Das Massaker könnte am Ende des Versuchs gestanden haben, sich einer Beute zu bemächtigen, etwa des Reviers, von Vorräten in Tonkrügen oder von Frauen und Kindern. Oder es könnte eine übliche Art und Weise gewesen sein, in der zwei Gruppen sich begegneten.

Die Motive hinter der Metzelei werden sich nicht mehr aufklären lassen. Dafür belebt die Ausgrabung eine alte Debatte unter Anthropologen über die Frage, wie kriegerisch oder friedfertig die Jäger und Sammler der Steinzeit waren. Denn entgegengesetzt zum populären Klischee des keulenschwingenden und felltragenden Berserkers gibt es auch das des pazifistischen Kräutersammlers.

Die Idee vom „edlen Wilden“ hat einen Rückschlag erlitten

Gesund, gleich, glücklich: Frei von Hierarchien und im Einklang mit der Natur durchstreifte dieser „edle Wilde“ Wälder und Steppen, meint die eine Fraktion. Erst Ackerbau und Viehzucht, die vor 12 000 Jahren einsetzten, bedeuteten den Sündenfall, die Vertreibung aus dem Paradies. Die Menschen schrumpften, wurden kränklich und kriegerisch und unterwarfen sich Königen.

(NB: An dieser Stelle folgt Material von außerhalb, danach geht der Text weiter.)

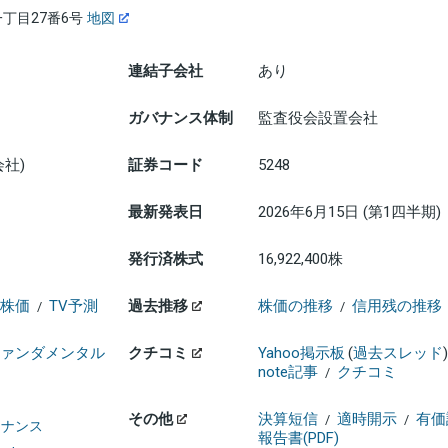
丁目27番6号
地図
連結子会社
あり
ガバナンス体制
監査役会設置会社
会社)
証券コード
5248
最新発表日
2026年6月15日 (第1四半期)
発行済株式
16,922,400株
株価
TV予測
過去推移
株価の推移
信用残の推移
/
/
ァンダメンタル
クチコミ
Yahoo掲示板
(
過去スレッド
)
note記事
クチコミ
/
その他
決算短信
適時開示
有価
/
/
ァイナンス
報告書(PDF)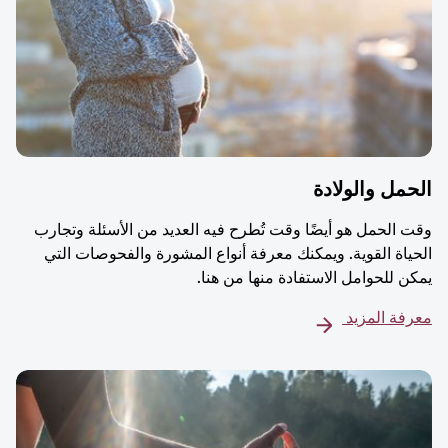
مل والولادة
 الحمل هو أيضًا وقت تُطرح فيه العديد من الأسئلة وتجارب
ياة القوية. ويمكنك معرفة أنواع المشورة والفحوصات التي
ن للحوامل الاستفادة منها من هنا.
فة المزيد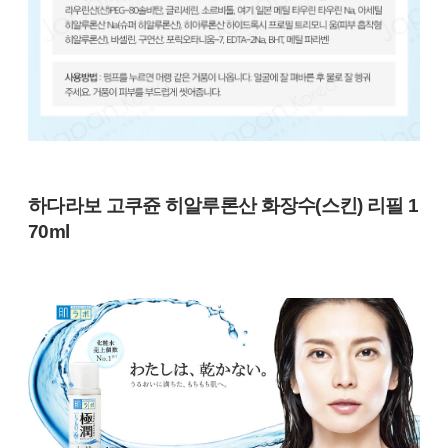
하다라보 고쿠쥰 히알루론산 화장수(스킨) 리필 1
70ml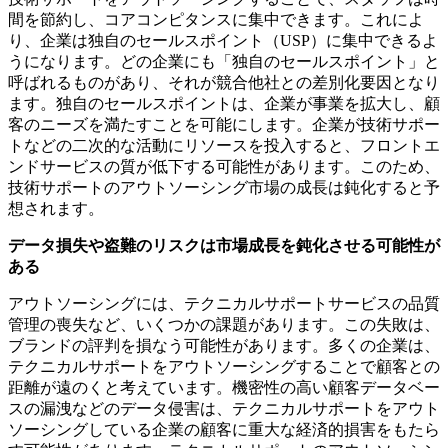
間を節約し、コアコンピタンスに集中できます。これによ
り、企業は独自のセールスポイント（USP）に集中できるよ
うになります。どの企業にも「独自のセールスポイント」と
呼ばれるものがあり、それが競合他社との差別化要因となり
ます。独自のセールスポイントは、企業が事業を拡大し、顧
客のニーズを満たすことを可能にします。企業が技術サポー
トなどの二次的な活動にリソースを投入すると、フロントエ
ンドサービスの質が低下する可能性があります。このため、
技術サポートのアウトソーシング市場の成長は鈍化すると予
想されます。
データ損失や盗難のリスクは市場成長を鈍化させる可能性が
ある
アウトソーシングには、テクニカルサポートサービスの品質
管理の喪失など、いくつかの課題があります。この失敗は、
ブランドの評判を損なう可能性があります。多くの企業は、
テクニカルサポートをアウトソーシングすることで顧客との
距離が遠のくと考えています。機密性の高い顧客データベー
スの漏洩などのデータ侵害は、テクニカルサポートをアウト
ソーシングしている企業の顧客に重大な経済的損害をもたら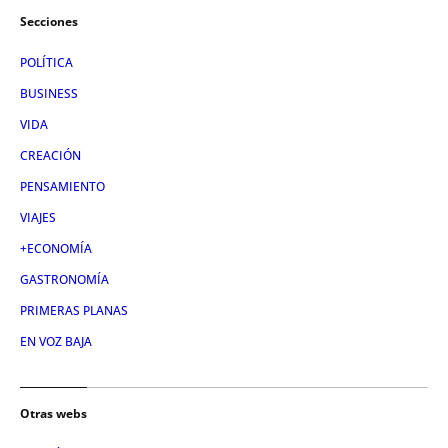
Secciones
POLÍTICA
BUSINESS
VIDA
CREACIÓN
PENSAMIENTO
VIAJES
+ECONOMÍA
GASTRONOMÍA
PRIMERAS PLANAS
EN VOZ BAJA
Otras webs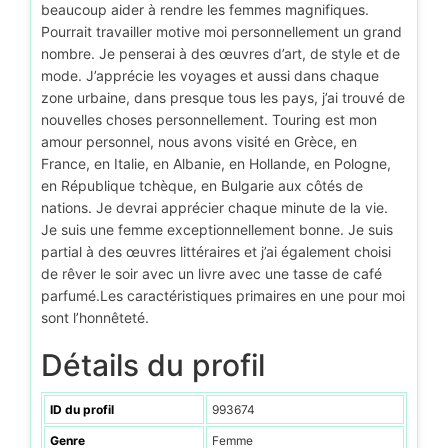
beaucoup aider à rendre les femmes magnifiques.
Pourrait travailler motive moi personnellement un grand
nombre. Je penserai à des œuvres d’art, de style et de
mode. J’apprécie les voyages et aussi dans chaque
zone urbaine, dans presque tous les pays, j’ai trouvé de
nouvelles choses personnellement. Touring est mon
amour personnel, nous avons visité en Grèce, en
France, en Italie, en Albanie, en Hollande, en Pologne,
en République tchèque, en Bulgarie aux côtés de
nations. Je devrai apprécier chaque minute de la vie.
Je suis une femme exceptionnellement bonne. Je suis
partial à des œuvres littéraires et j’ai également choisi
de rêver le soir avec un livre avec une tasse de café
parfumé.Les caractéristiques primaires en une pour moi
sont l’honnêteté.
Détails du profil
ID du profil
993674
Genre
Femme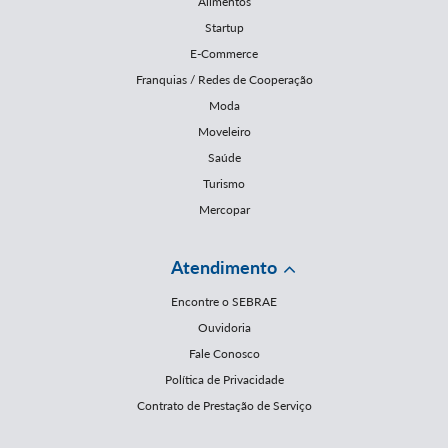
Alimentos
Startup
E-Commerce
Franquias / Redes de Cooperação
Moda
Moveleiro
Saúde
Turismo
Mercopar
Atendimento
Encontre o SEBRAE
Ouvidoria
Fale Conosco
Política de Privacidade
Contrato de Prestação de Serviço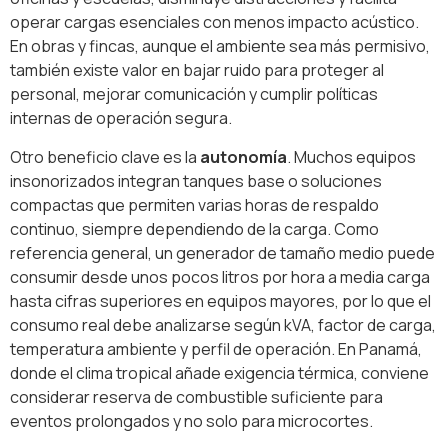
operar cargas esenciales con menos impacto acústico.
En obras y fincas, aunque el ambiente sea más permisivo,
también existe valor en bajar ruido para proteger al
personal, mejorar comunicación y cumplir políticas
internas de operación segura.
Otro beneficio clave es la
autonomía
. Muchos equipos
insonorizados integran tanques base o soluciones
compactas que permiten varias horas de respaldo
continuo, siempre dependiendo de la carga. Como
referencia general, un generador de tamaño medio puede
consumir desde unos pocos litros por hora a media carga
hasta cifras superiores en equipos mayores, por lo que el
consumo real debe analizarse según kVA, factor de carga,
temperatura ambiente y perfil de operación. En Panamá,
donde el clima tropical añade exigencia térmica, conviene
considerar reserva de combustible suficiente para
eventos prolongados y no solo para microcortes.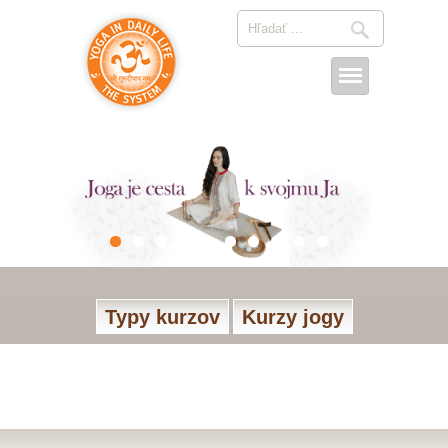
Typy kurzov
Kurzy jogy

Für eher friedlich halten etwa die Anthropologen Douglas Fry und Patrik Söderberg die Wildbeuter-Kulturen. Mit einer 2013 im Fachblatt „Science“ veröffentlichten Auswertung von tödlichen Aggressionen in heutigen Jäger- und Sammler-Kulturen wollen sie belegen, dass diese weniger kriegerisch sind als gedacht. Mehr als die Hälfte der Gewalttaten entfiel auf Einzelne, fast zwei Drittel seien das Ergebnis von Zufällen, Familienstreitigkeiten, Eifersucht, Rache und persönlichen Auseinandersetzungen. Nur eine Minderheit sei als kriegerisch zu bezeichnen. „Vielleicht liegt die Neigung zu Krieg nicht unserer Biologie, sondern in unserer Soziologie“, sagte Fry dem Magazin „Wired“.

Andere widersprechen. So der Ökonom Samuel Bowles, der annimmt, dass der menschliche Altruismus kein Kind des friedlichen Miteinanders, sondern des kriegerischen Gegeneinanders ist. Die Konflikte zwischen den Wildbeuter-Gruppen schärften den Zusammenhalt innerhalb der Gruppen. Auch der Anthropologe Richard Wrangham argumentiert in diese Richtung. Neben dem Menschen habe nur sein nächster Verwandte, der Schimpanse, die Neigung zu gemeinschaftlich verübten, gewalttätigen Überfällen auf Artgenossen entwickelt. Die aktuelle Studie aus Kenia gibt ihnen anscheinend Recht: Eine Blutspur führt aus dem Garten Eden.